Le misure sociali, proposte dal M5S, però non finiscono qui: Di Maio punta alla creazione di una banca pubblica per gli investimenti per le piccole imprese, agricoltori e famiglie, unita alla creazione di 200 mila posti di lavoro da economia dei rifiuti, 17 mila dalle rinnovabili, con una politica energetica che immagina una lenta ma progressiva uscita dell’Italia dal petrolio entro il 2050.

In ultimo, anche il superamento della buona scuola deve essere fatta con un piano massiccio di assunzioni, incrementando la spesa pubblica per l’istruzione ed eliminando il precariato.

Giorni fa Pierluigi Bersani ha definito giustamente i grillini un movimento politico di centro, senza la moderazione tipica del centro democratico. In effetti la lettura del programma offre inequivocabilmente una mescolanza tra politiche di destra economica e iniziative di sinistra sociale, fuse insieme in modo paradossale, senza che sia spiegato come e con quale coerenza fare le une e le altre insieme.

In quale modo finanziare concretamente questo inusitato “liberismo assistenziale”? Rispetto, ad esempio, ai dieci punti programmatici del centrodestra, nei quali la defiscalizzazione ottenuta con la Flat Tax sarà colmata dalla progressività e dalla liberazione di efficienze economiche presenti nella stessa realtà produttiva della nazione, qui invece si fa leva sullo Stato per dare assistenza e sostegno all’economia.

Dove trovare una copertura economica adeguata? In sintesi il Pd punta legittimamente sulla stabilità della nostra economia pubblica, sulla legittimazione europea e sulla prosecuzione delle politiche di risanamento del bilancio. Il centrodestra va nella direzione opposta, meno centrata sullo Stato e sull’Unione Europea e più sulla società civile e le piccole e medie imprese (pensiamo al piano di privatizzazioni proposto proprio ieri da Berlusconi).

Il M5S invece propone una politica economica di destra, unita a un’iniziativa sociale di sinistra. Alla fine viene di chiedersi con quale incidenza sul debito pubblico potranno essere fatte le defiscalizzazioni e le costose spese sociali che Di Maio propone simultaneamente. Qualcosa di buono, alla fin fine, sta emergendo da questa campagna elettorale.

L’Italia il 4 marzo potrà scegliere se proseguire nella linea socialista europea oppure optare per una via liberale di tipo nazionale. La terza alternativa all’opposto è una strana idea di assistenzialismo liberale, simile alla quadratura logica del cerchio che il filosofo Alexius Meinong definiva, giustamente, contraddittoria, perché può essere pensata sebbene non possa mai esistere nella realtà.

◆ **Dati raccolti**:
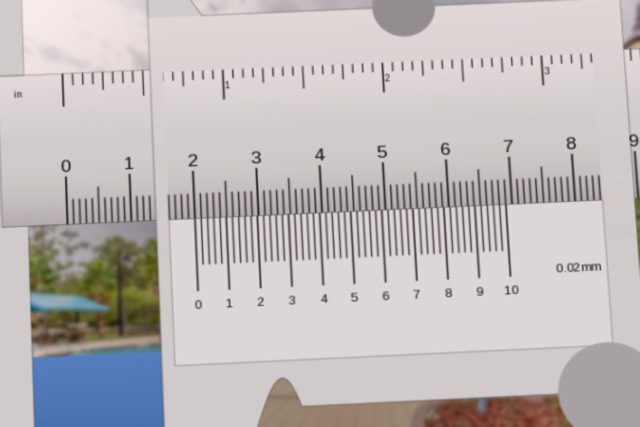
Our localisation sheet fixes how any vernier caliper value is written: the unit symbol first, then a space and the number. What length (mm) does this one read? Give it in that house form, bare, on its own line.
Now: mm 20.0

◆ **Compiti richiesti**:
A) Trascrivi parola per parola una parte del brano: parti dalle parole "Dove trovare una" e fermati dopo "questa campagna elettorale.".
B) Secondo il brano, entro quale anno la politica energetica del M5S prevede l'uscita dell'Italia dal petrolio?
Questi dati provengono da un'altra fonte.

◆ **Risposte ai compiti**:
A)
Dove trovare una copertura economica adeguata? In sintesi il Pd punta legittimamente sulla stabilità della nostra economia pubblica, sulla legittimazione europea e sulla prosecuzione delle politiche di risanamento del bilancio. Il centrodestra va nella direzione opposta, meno centrata sullo Stato e sull’Unione Europea e più sulla società civile e le piccole e medie imprese (pensiamo al piano di privatizzazioni proposto proprio ieri da Berlusconi).

Il M5S invece propone una politica economica di destra, unita a un’iniziativa sociale di sinistra. Alla fine viene di chiedersi con quale incidenza sul debito pubblico potranno essere fatte le defiscalizzazioni e le costose spese sociali che Di Maio propone simultaneamente. Qualcosa di buono, alla fin fine, sta emergendo da questa campagna elettorale.

B) Entro il 2050.